**DATASET RECORDS:**

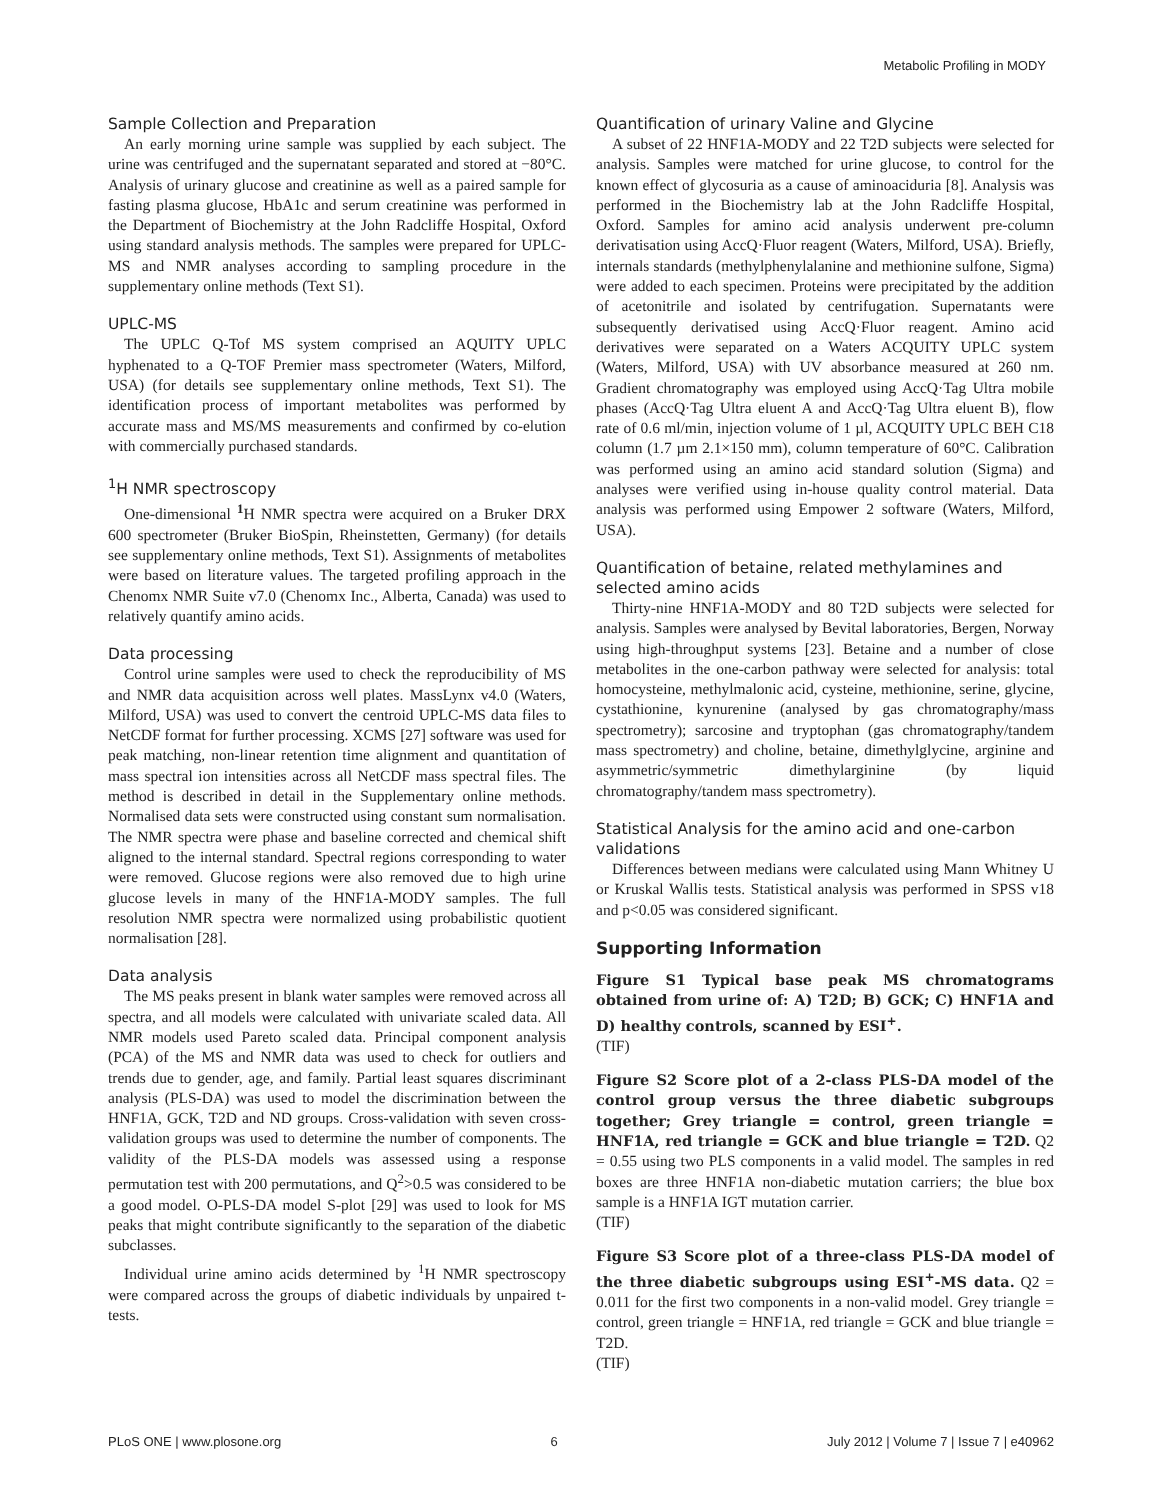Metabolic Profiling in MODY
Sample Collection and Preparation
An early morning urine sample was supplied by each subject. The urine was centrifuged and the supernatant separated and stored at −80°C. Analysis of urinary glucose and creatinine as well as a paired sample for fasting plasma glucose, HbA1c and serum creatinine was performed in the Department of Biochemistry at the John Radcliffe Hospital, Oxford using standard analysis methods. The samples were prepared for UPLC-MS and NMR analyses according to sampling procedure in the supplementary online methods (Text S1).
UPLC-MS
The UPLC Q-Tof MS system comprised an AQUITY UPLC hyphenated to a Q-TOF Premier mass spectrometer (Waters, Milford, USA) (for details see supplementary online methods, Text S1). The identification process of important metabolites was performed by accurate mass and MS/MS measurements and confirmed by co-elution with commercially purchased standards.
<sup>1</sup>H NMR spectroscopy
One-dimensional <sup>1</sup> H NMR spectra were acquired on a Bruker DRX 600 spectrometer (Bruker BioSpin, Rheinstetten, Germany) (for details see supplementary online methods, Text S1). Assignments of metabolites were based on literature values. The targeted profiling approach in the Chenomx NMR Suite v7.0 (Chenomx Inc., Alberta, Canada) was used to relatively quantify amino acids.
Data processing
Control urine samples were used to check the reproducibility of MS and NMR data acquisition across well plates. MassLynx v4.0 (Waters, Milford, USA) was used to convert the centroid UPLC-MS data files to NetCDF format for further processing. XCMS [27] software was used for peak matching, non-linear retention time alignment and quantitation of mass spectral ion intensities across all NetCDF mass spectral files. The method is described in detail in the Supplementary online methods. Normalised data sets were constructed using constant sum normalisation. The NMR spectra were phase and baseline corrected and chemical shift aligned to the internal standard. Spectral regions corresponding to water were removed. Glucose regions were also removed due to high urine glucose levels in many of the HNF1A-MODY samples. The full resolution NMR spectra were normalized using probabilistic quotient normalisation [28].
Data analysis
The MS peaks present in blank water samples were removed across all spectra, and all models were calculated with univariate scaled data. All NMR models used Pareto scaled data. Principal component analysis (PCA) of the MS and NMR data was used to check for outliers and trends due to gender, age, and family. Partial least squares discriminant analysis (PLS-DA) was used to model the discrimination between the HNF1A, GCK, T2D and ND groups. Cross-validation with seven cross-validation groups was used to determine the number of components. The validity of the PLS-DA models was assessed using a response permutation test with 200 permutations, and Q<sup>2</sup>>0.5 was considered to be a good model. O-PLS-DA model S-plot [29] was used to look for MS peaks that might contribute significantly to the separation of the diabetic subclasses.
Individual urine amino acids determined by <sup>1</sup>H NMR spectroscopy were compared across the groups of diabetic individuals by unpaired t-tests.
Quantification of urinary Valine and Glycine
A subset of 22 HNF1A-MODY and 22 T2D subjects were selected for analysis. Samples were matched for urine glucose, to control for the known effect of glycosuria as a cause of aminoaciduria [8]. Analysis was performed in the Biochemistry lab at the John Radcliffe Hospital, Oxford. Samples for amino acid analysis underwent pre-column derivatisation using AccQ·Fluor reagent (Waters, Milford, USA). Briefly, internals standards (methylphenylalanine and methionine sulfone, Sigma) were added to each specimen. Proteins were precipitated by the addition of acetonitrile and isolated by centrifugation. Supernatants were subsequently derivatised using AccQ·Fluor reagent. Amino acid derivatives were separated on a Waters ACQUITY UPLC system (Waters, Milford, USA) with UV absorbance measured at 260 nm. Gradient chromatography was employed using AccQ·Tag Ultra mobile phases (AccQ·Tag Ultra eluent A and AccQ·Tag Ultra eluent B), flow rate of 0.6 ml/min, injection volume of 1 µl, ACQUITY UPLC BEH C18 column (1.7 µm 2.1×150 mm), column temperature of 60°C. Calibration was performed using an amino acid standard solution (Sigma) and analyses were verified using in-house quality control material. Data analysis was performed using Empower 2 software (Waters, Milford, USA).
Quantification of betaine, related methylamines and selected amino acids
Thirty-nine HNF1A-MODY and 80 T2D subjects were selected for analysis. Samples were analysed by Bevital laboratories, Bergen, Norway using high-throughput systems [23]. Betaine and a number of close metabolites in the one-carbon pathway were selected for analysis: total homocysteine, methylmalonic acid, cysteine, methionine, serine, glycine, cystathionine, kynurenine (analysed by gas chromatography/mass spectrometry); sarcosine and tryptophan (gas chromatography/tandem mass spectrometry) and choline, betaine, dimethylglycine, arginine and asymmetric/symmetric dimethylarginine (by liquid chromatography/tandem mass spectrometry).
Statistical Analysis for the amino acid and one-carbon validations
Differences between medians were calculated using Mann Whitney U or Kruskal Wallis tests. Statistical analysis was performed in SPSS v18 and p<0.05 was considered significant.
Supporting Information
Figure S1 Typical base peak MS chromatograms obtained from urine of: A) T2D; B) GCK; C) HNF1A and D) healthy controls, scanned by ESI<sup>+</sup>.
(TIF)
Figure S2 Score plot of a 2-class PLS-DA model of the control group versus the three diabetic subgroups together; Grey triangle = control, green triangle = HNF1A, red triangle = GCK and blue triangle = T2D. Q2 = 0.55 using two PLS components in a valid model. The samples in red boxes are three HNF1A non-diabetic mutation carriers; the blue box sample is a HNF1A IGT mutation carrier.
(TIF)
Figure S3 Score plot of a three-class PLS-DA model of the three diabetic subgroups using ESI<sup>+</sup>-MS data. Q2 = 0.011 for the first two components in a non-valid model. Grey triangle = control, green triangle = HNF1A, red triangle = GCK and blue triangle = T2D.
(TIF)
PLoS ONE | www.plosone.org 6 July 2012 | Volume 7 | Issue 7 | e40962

**WHAT IS BEING ASKED:** Nothing but the lines holding the word "processing" should be returned from the listing above.

**TASK ANSWER:**
Data processing
Control urine samples were used to check the reproducibility of MS and NMR data acquisition across well plates. MassLynx v4.0 (Waters, Milford, USA) was used to convert the centroid UPLC-MS data files to NetCDF format for further processing. XCMS [27] software was used for peak matching, non-linear retention time alignment and quantitation of mass spectral ion intensities across all NetCDF mass spectral files. The method is described in detail in the Supplementary online methods. Normalised data sets were constructed using constant sum normalisation. The NMR spectra were phase and baseline corrected and chemical shift aligned to the internal standard. Spectral regions corresponding to water were removed. Glucose regions were also removed due to high urine glucose levels in many of the HNF1A-MODY samples. The full resolution NMR spectra were normalized using probabilistic quotient normalisation [28].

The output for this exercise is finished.